─── DATA FOR THE TASK

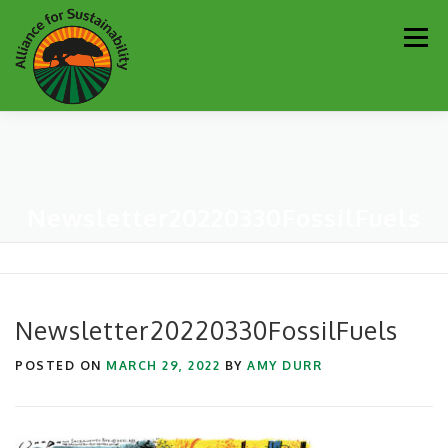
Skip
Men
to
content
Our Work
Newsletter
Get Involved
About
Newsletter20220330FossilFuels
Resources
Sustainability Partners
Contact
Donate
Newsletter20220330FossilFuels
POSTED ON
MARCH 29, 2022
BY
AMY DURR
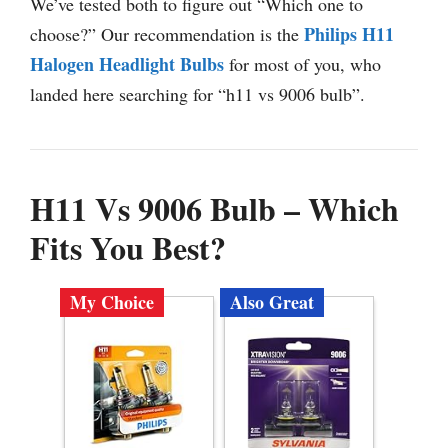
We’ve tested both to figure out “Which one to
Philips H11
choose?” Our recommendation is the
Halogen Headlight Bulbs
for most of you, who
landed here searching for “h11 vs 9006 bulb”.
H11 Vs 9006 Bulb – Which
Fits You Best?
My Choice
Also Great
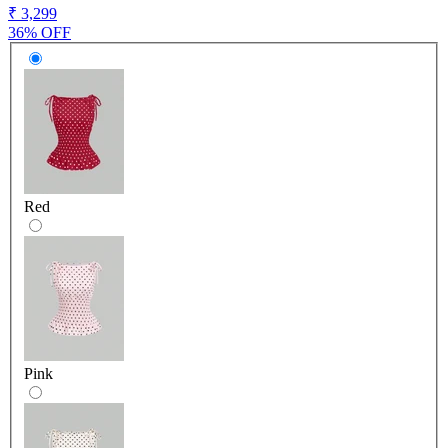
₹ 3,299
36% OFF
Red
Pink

──────

_AIM OF THE EXERCISE_
For every line above with the word "Which" in it, make a copy.

_EXPECTED OUTPUT_
We’ve tested both to figure out “Which one to
H11 Vs 9006 Bulb – Which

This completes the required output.